Every society has limits. When members of that society exceeds those limits and harms that society, they come up against some of the institutions that work to bring them back to within those limits or expel them completely.

I don't agree with all the precepts and treatments of the Alcoholics Anonymous program, but there is a psychological concept of "rock bottom" in the program that I do think has a lot of value. According to this theory, addicts can't really commit to getting better until they touch rock bottom in their lives, realize the harm they're doing to themselves and others, and consciously decide that that going on as they have in the past is not an option.

Also in addiction treatment, there is a concept of "enabling." An enabler is a figure in a troubled person's life who enables the addict to continue on in their troubled ways well past the point that they should have seen the error of their ways, shielding them from the full impact and consequences of their behavior. The enabler does this for a variety of reasons, many of them well-meaning.

For me, every eviction I have been involved in has been more than anything else a process of stepping away from enabling and clearing the way to rock bottom for a tenant who needs to seek help or treatment but refuses to do so because they're terrified, they're proud, or they're blind to the consequences of their ways.

You have to decide, as a landlord, if you're dealing with a person who will seize on an opportunity to change their behavior if you give it to them, or whether you're dealing with a person who will not change until they hit rock bottom. If you decide on the latter, you're not doing them any favors standing in their way, and enabling them is ultimately harming them.

An eviction triggers a whole host of social services and safety mechanisms that are there to help the troubled tenant. That notice on the door may be the only way the tenant will ever actually first reach out for help from the people who are there to help them.

Now let's look at this case and what you've told us. Your tenant is 20 days late on the rent and he doesn't have the money to pay. He has been there for a year. How did he end up in this situation? It didn't happen yesterday. It took a series of bad breaks to get where he is, I'm sure, but it also took some bad decisions on his part, and he is responsible for those. If you DON'T evict here, you're offering one of two things -- an opportunity for this person to radically change their behavior or an opportunity to keep on as they have been keeping on.

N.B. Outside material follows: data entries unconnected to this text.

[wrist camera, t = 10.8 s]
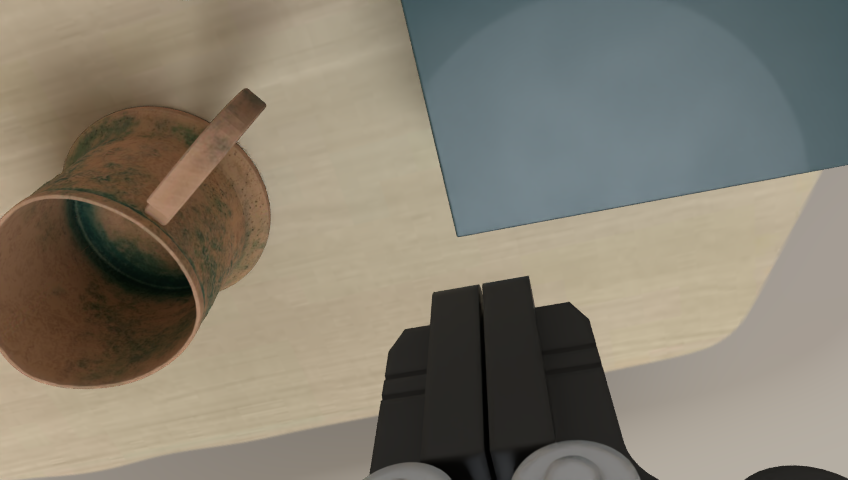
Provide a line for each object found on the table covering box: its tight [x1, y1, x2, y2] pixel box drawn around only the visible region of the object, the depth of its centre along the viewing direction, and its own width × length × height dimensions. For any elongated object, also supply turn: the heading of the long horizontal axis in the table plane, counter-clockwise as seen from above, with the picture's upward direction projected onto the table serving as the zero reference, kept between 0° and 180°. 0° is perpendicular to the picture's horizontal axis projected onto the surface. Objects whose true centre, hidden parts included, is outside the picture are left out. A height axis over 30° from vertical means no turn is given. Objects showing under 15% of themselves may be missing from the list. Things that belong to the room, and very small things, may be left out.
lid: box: [401, 0, 848, 237], centre depth 24 cm, size 16×12×1 cm
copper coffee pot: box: [0, 88, 270, 389], centre depth 33 cm, size 12×18×12 cm, turn 137°
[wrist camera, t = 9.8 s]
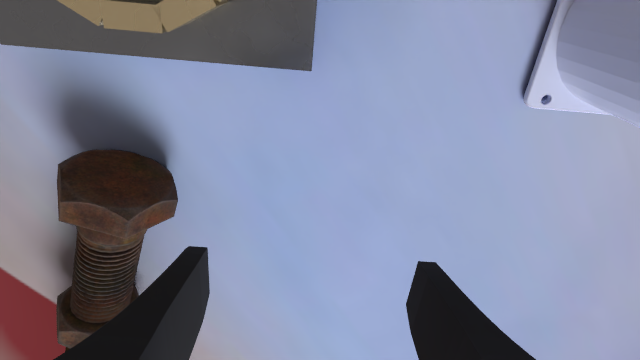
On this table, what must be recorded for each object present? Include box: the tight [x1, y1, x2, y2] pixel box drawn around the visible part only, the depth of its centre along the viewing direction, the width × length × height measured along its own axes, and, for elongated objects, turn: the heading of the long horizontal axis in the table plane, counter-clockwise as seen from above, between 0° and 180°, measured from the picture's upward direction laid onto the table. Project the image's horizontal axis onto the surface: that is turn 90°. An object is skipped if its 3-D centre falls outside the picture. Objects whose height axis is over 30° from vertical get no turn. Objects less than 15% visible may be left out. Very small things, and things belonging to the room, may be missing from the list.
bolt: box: [57, 150, 178, 352], centre depth 23 cm, size 6×5×15 cm
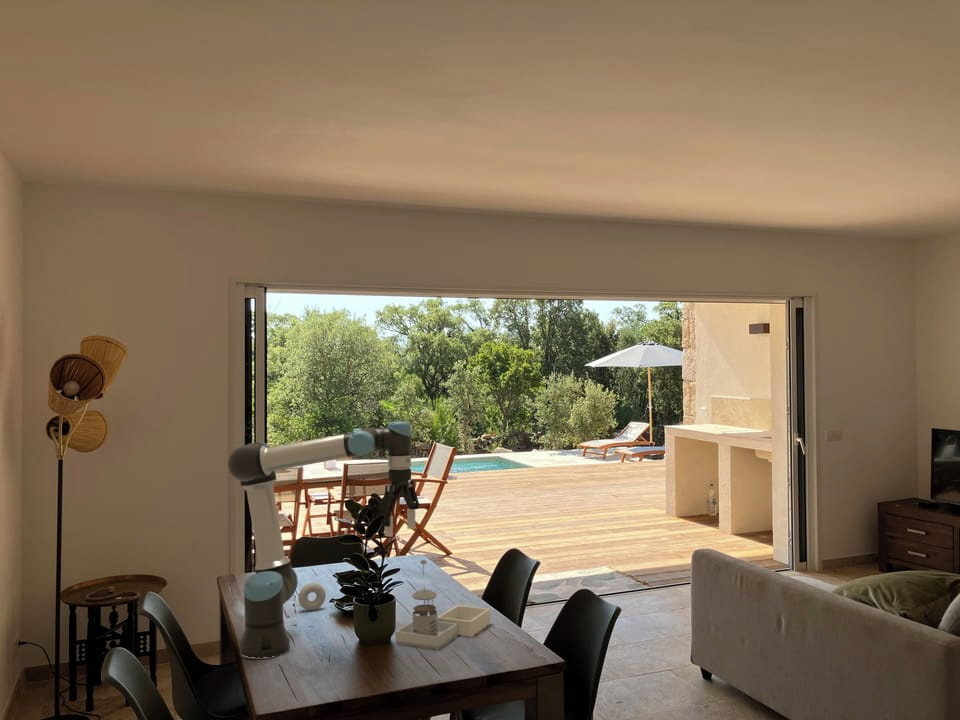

Which opportunity do you think you're offering? If it's not the first, then you evict. Because ultimately, it's the kindest thing you can do. You evict because that's the only message that will really get through the psychological blinders this guy has been living with. Do it decisively, do it according to the law, give this person every opportunity to get the help he needs to change his life.

I don't feel guilty today about the evictions I have initiated and seen through. I did not make the decision to evict in anger or out of spite, or based on what would financially benefit me the most. I stepped away from enabling an adult not to hit the rock bottom they needed to hit in order to make their decision to change.